Do I have any opportunity to mix this species (demasoni, yellow, Pseudotropheus cyaneorhabdos, Sciaenochromis ahli)?


----------



## Itlosz (Jun 30, 2013)

One other question, if I decide on Sciaenochromis ahli, what kind of species can I mix them with?


----------



## DJRansome (Oct 29, 2005)

What are the dimensions of your 100G?


----------



## 7mm-08 (Jan 12, 2012)

I've had great success mixing Blue Ahlis with mbuna and I know many others that have as well.


----------



## k7gixxerguy (Jan 12, 2012)

I had yellow labs, rusties, and fryeri/ahli together in my 67 gallon with no issues.


----------



## Itlosz (Jun 30, 2013)

DJRansome said:


> What are the dimensions of your 100G?


150 cm x 50 cm x 50 cm


----------



## Itlosz (Jun 30, 2013)

I was a little worried because I read everywhere that fryeri cannot be kept together with any mbuna species.

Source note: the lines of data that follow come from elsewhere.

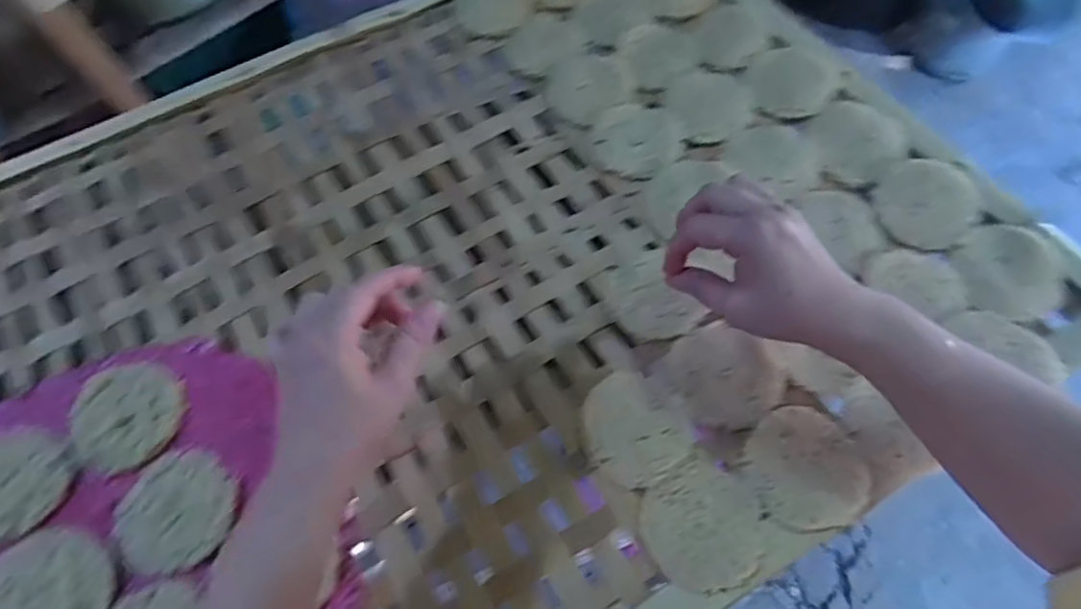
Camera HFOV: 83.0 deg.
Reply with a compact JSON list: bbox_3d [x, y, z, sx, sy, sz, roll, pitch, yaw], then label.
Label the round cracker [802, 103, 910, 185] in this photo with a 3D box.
[{"bbox_3d":[0.270,-0.142,0.522,0.076,0.005,0.080,-1,66,2],"label":"round cracker"}]

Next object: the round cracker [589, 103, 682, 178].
[{"bbox_3d":[0.083,-0.147,0.539,0.076,0.009,0.076,-1,66,2],"label":"round cracker"}]

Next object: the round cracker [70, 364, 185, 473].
[{"bbox_3d":[-0.306,0.079,0.452,0.073,0.009,0.081,-30,68,-11],"label":"round cracker"}]

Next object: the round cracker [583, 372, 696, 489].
[{"bbox_3d":[0.066,0.087,0.434,0.066,0.008,0.075,-35,69,-12],"label":"round cracker"}]

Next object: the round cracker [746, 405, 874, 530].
[{"bbox_3d":[0.180,0.107,0.410,0.072,0.008,0.078,-1,66,2],"label":"round cracker"}]

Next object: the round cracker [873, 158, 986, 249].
[{"bbox_3d":[0.312,-0.084,0.490,0.072,0.011,0.075,-1,66,2],"label":"round cracker"}]

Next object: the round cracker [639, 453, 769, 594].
[{"bbox_3d":[0.108,0.145,0.402,0.075,0.011,0.076,-1,66,2],"label":"round cracker"}]

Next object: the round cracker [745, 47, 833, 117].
[{"bbox_3d":[0.224,-0.201,0.545,0.075,0.014,0.065,1,66,3],"label":"round cracker"}]

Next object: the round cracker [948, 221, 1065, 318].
[{"bbox_3d":[0.361,-0.026,0.468,0.072,0.009,0.075,-1,74,5],"label":"round cracker"}]

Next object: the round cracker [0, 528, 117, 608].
[{"bbox_3d":[-0.323,0.188,0.394,0.084,0.011,0.081,-1,66,2],"label":"round cracker"}]

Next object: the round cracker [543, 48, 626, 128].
[{"bbox_3d":[0.041,-0.203,0.568,0.073,0.009,0.075,-1,66,2],"label":"round cracker"}]

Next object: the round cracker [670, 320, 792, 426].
[{"bbox_3d":[0.134,0.050,0.439,0.074,0.010,0.074,-1,66,2],"label":"round cracker"}]

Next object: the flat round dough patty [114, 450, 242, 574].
[{"bbox_3d":[-0.251,0.141,0.422,0.084,0.005,0.076,27,70,14],"label":"flat round dough patty"}]

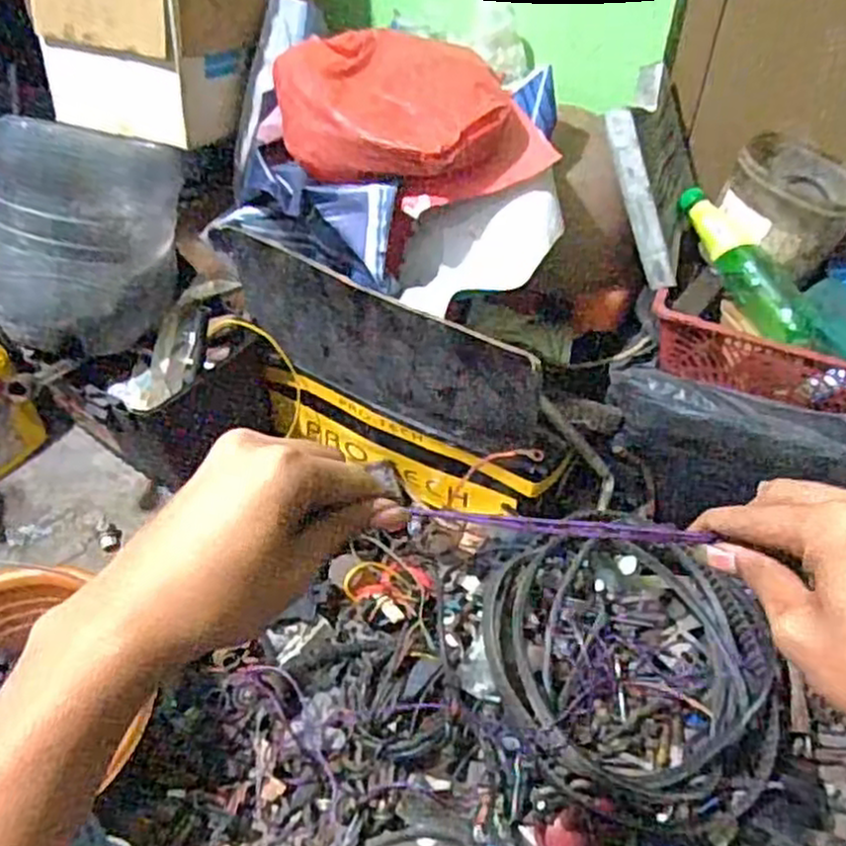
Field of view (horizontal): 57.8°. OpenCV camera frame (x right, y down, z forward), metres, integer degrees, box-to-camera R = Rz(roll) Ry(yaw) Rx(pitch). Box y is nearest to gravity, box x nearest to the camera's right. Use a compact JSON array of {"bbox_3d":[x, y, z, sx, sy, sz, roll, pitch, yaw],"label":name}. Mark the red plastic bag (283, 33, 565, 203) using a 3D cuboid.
[{"bbox_3d":[-0.020,-0.307,0.778,0.225,0.100,0.221,-20,48,-21],"label":"red plastic bag"}]

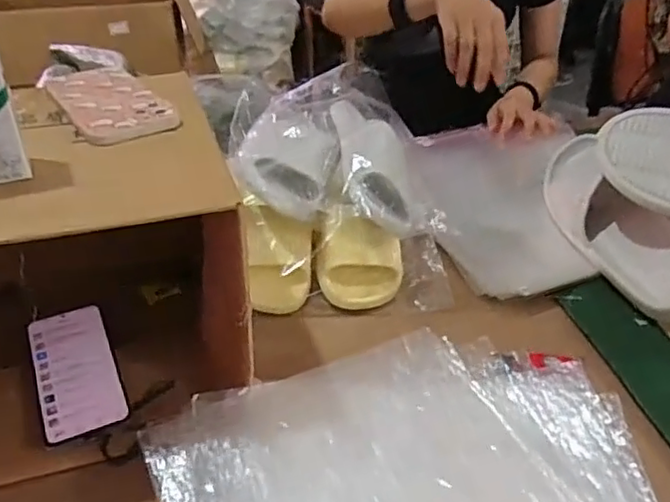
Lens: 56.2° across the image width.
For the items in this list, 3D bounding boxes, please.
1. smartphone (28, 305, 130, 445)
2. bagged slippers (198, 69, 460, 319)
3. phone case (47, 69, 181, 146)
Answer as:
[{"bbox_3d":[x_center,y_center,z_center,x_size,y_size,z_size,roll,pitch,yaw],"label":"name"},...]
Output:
[{"bbox_3d":[-0.254,0.113,0.612,0.072,0.007,0.160,-16,43,-21],"label":"smartphone"},{"bbox_3d":[-0.008,-0.104,0.832,0.239,0.158,0.387,-6,36,-6],"label":"bagged slippers"},{"bbox_3d":[-0.216,-0.143,0.598,0.081,0.011,0.165,-22,41,-26],"label":"phone case"}]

So after a little research I decided on the following:

Demasoni x 6
Yellow lab x 10 (+-3)
Maingano x ~10


----------



## IanR29 (Dec 13, 2012)

Just to be clear, I ask because Ahli are rare in the trade. Are they fryers or Ahli? Bright electric/metallic blue or more of a duller blue? Chances are they are fryers and not Ahli, there is a difference.


----------



## Itlosz (Jun 30, 2013)

IanR29 said:


> Just to be clear, I ask because Ahli are rare in the trade. Are they fryers or Ahli? Bright electric/metallic blue or more of a duller blue? Chances are they are fryers and not Ahli, there is a difference.

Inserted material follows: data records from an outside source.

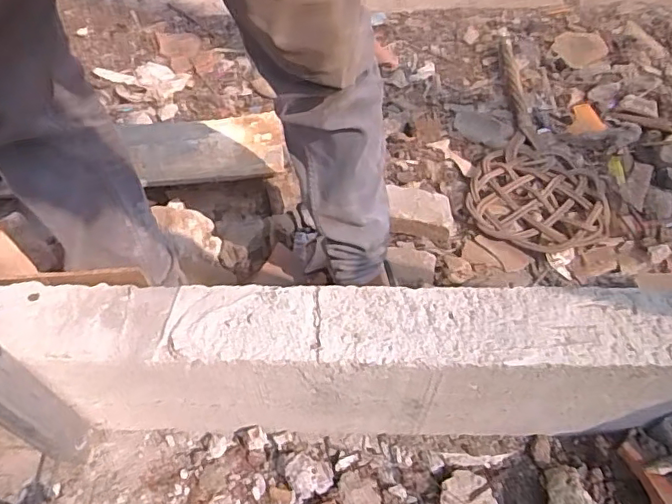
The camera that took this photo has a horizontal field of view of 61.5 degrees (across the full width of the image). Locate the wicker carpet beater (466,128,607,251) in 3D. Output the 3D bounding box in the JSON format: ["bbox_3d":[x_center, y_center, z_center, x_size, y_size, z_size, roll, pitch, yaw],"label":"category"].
[{"bbox_3d":[0.348,-0.107,0.976,0.223,0.017,0.250,7,54,9],"label":"wicker carpet beater"}]

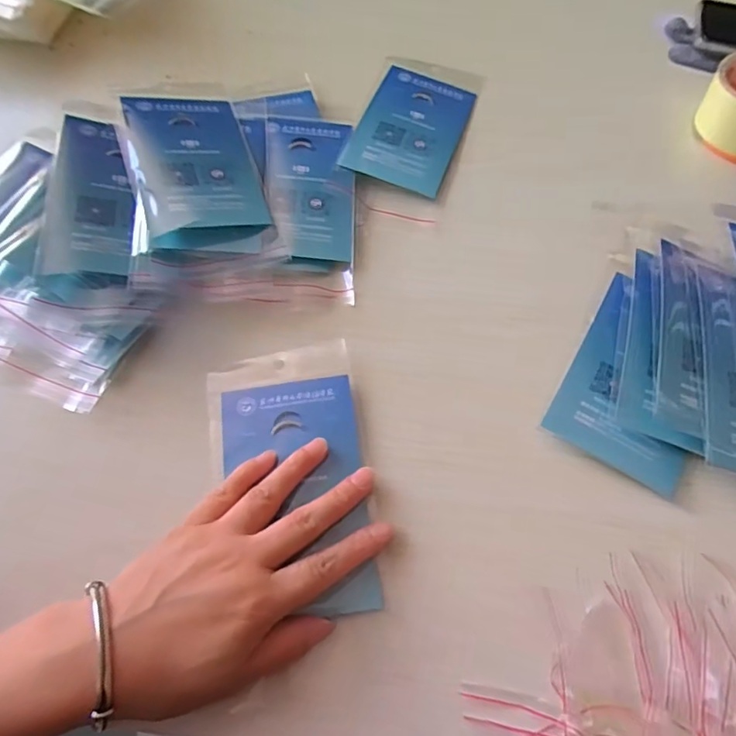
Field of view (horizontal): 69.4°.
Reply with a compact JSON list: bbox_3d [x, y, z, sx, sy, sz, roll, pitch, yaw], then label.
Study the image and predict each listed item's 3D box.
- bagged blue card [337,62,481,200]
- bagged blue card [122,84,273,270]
[{"bbox_3d":[0.036,-0.200,0.443,0.081,0.015,0.136,17,64,11],"label":"bagged blue card"},{"bbox_3d":[-0.129,-0.154,0.393,0.086,0.019,0.173,-7,64,-21],"label":"bagged blue card"}]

to be honest, I have no idea yet...the shop is one hour from my place, I just mail the trailer and they answer what they can provide. Also i have the list in my mother language so I just used the name the google gave me.


----------



## IanR29 (Dec 13, 2012)

My understanding is that fryeri are more aggressive than the Ahli so be careful with them. I've got a fryeri maleri island that was the grumpiest old man in my 55. I put him in my 125 and he's happy as can be. Everyone's experience with certain species will vary.


----------



## k7gixxerguy (Jan 12, 2012)

I would do another contrasting fish instead of two blue and black barred types. I love black and blue but when I had a ton of them in my tank it got too monotonous.


----------



## DJRansome (Oct 29, 2005)

I'd triple the number of demasoni (after removing extra males) and call the tank stocked.


----------



## Itlosz (Jun 30, 2013)

So the stock is now:

14 x yellow
9 x demasoni

Mainganos did not arrived, so I need to wait a little more. I also want to have more demasoni, maybe 5 or six more, but I also need to wait for them. Hopefully two weeks and I will have all the fish I want.


----------



## Iggy Newcastle (May 15, 2012)

Cool looking tank!

Ask your supplier for 10-12 more demasoni.


----------



## Itlosz (Jun 30, 2013)

Thanks, I will try to get more fish, but I think, 10 more (19 together) demasoni will be too much next to 14 yellow and 10 maingano. Or not?


----------



## Iggy Newcastle (May 15, 2012)

You need more demasoni due to their nature. There are hundreds of posts on here talking about them. You need to start out with a large number of them, and allow them to form a 'colony.' Fish that are ostracized from the group need to be removed.

You will likely have to remove some labs and maingano as the fish mature, so you will not end up with those starting numbers.


----------



## Itlosz (Jun 30, 2013)

I see. Well in this case I will need to increase the number. The only reason why I didn't wanted to, because, around this area, it is not too easy to sell fish you cannot keep. Not even to gift.
But in this case I will find out the way.


----------